The Writers Guild of America —the labor union of Hollywood’s screenwriters—recently voted to strike in part because TV and film studios wouldn’t negotiate limits on the use of AI to write scripts. Reducing a room full of writers to one “writer,” whose job would no longer be to actually write but to prompt and edit the output of an AI program like ChatGPT, would of course save studios a lot of money. But that money would be saved at the expense of both the humans replaced by AI and the humans whose entertainment would be created by it. If audiences are already complaining that shows and movies are too formulaic and repetitive, how much angrier would they be if Hollywood produced only “content” constructed out of the rearranged pieces of already existing shows and movies? The writers’ strike can therefore be seen as not only a move to protect jobs in Hollywood, but, in a sense, to protect Hollywood itself.
At the same time, teachers at schools and universities are scrambling to adapt to the threat of ChatGPT and other increasingly ubiquitous and difficult-to-detect “generative AI” programs. It’s unclear how to evaluate homework when teachers can no longer know for certain whether students are the real authors of their work. On the traditionalist side of the debate, there are calls to fight AI by turning to oral exams and in-class, on-paper writing assignments. On the more progressive side, there are calls to embrace it by explicitly asking students to use ChatGPT as part of the writing process. Students would learn how best to prompt ChatGPT to write essays that they would then assess and edit. If the AI we use to detect plagiarism cannot keep up with the AI that plagiarizes, then embracing AI seems to many administrators and instructors a better solution than waging a hopeless war against it. Then again, if Hollywood writers would rather strike than work with AI, then asking students to work with it might be regarded as preparing them for jobs no one really wants in a world no one really wants.
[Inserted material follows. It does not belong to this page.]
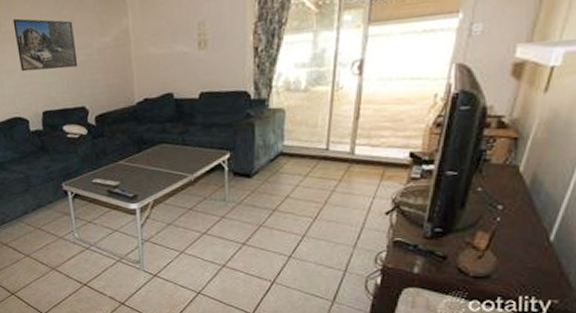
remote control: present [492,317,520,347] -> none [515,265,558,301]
Do we really have no choice beyond this binary: to either fight AI or embrace it? If fighting AI seems self-defeating and embracing it self-destructive, then why are we letting tech companies continue to develop ever more powerful AI programs? And if even the CEOs of these tech companies are worried about the potential threat to humanity, then why should we continue to pursue AI at all? Of course, it could be argued that the fears concerning AI are either the result of misunderstanding or mere hype designed to make AI seem more powerful than it really is. Is AI really a threat to humanity? Or is it just a complex—and scary-seeming—tool that, like any other tool, is designed to make life a little bit easier?
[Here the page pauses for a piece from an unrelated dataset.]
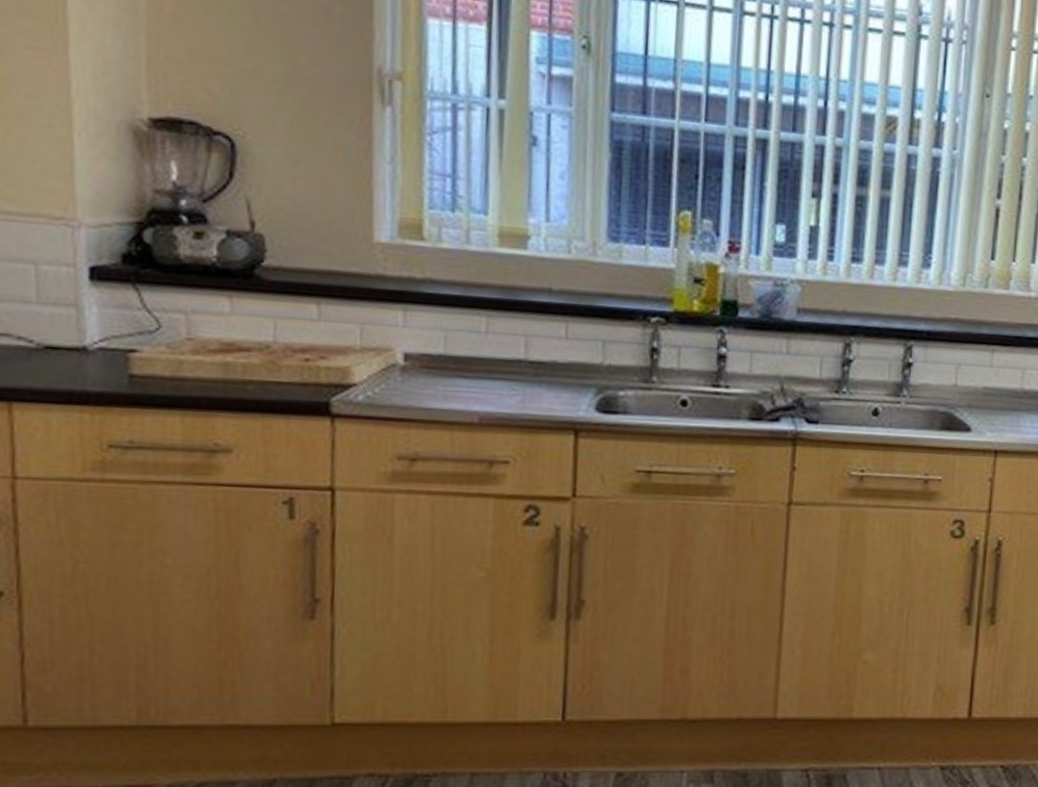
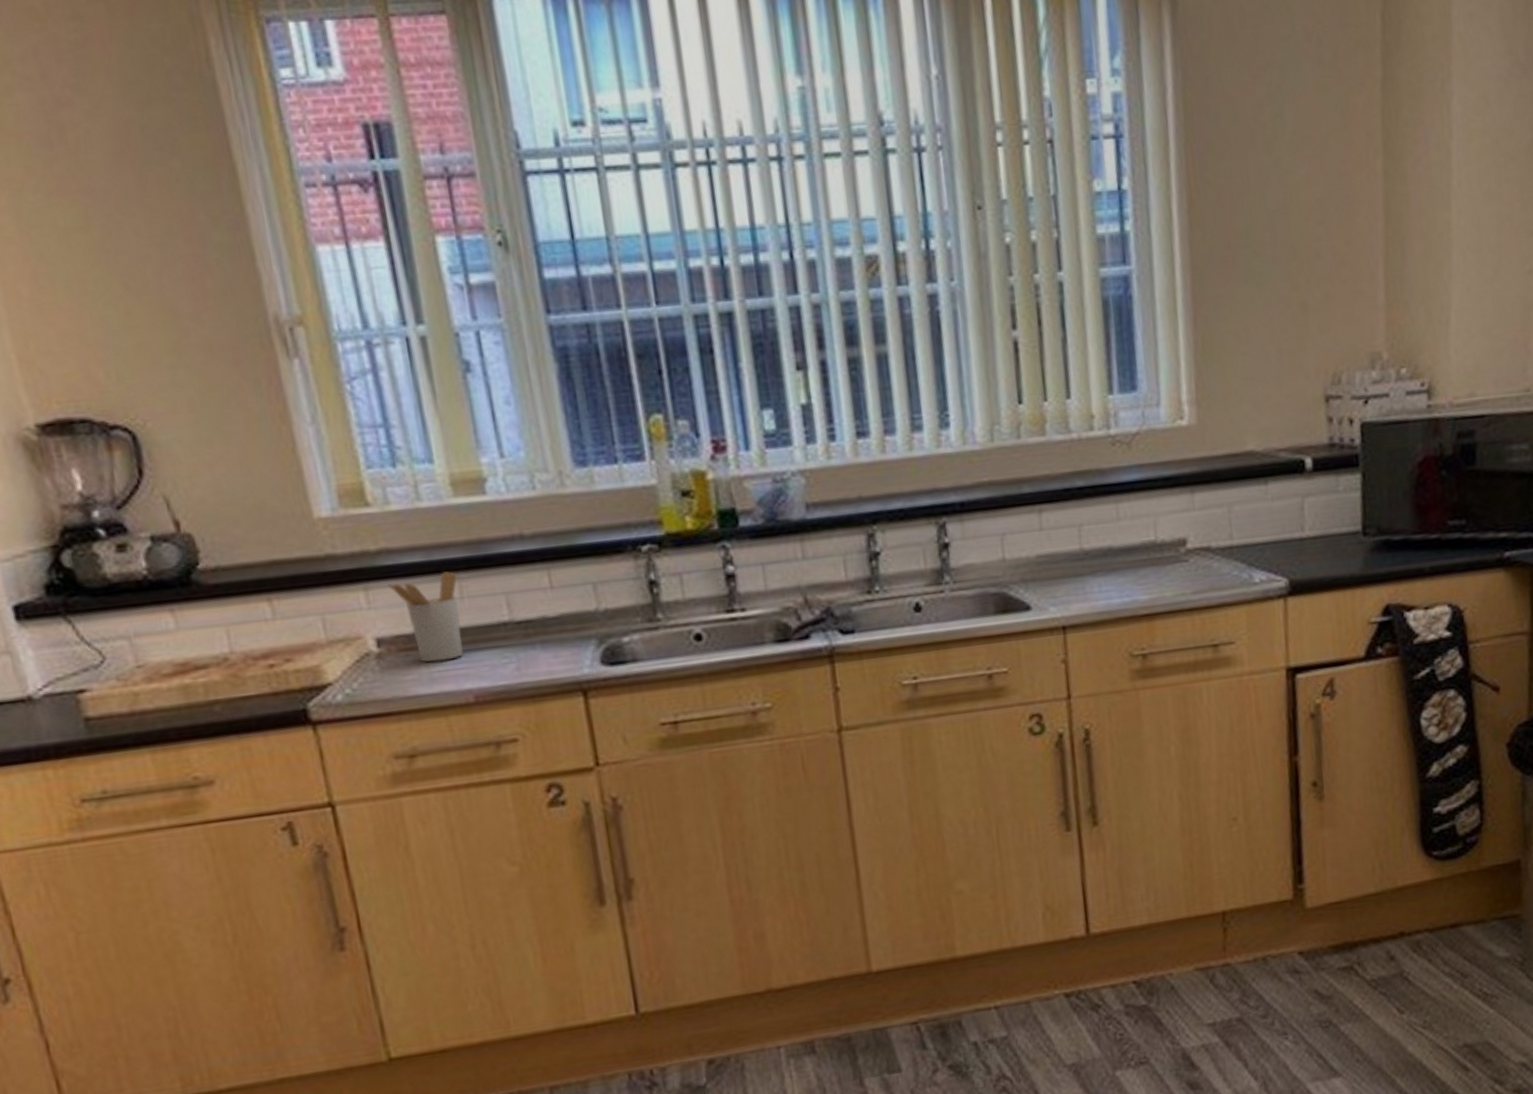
utensil holder: none [425,308,487,383] -> present [387,571,463,663]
A compelling answer to these questions comes in the work of an intellectual who died long before ChatGPT, or even AI, came into existence. Jacques Ellul (1912–1994) was a French philosopher, sociologist, theologian, and professor who authored more than fifty books covering topics such as politics, propaganda, violence, and Christianity. In a recent book about the life and work of Ellul, Jacob E. Van Vleet and Jacob Marques Rollison argue that Ellul’s writings can be separated into two strands: sociological and theological. Alternatively, these two strands can be labelled as pessimistic and optimistic, for while his sociological texts have led academics to dismiss Ellul as a dystopian fatalist, his largely overlooked theological texts instead center on hope and the need for political engagement. Most importantly for our purposes, Ellul’s work in the 1950s focused on the growing concern about the relationship between technology and society.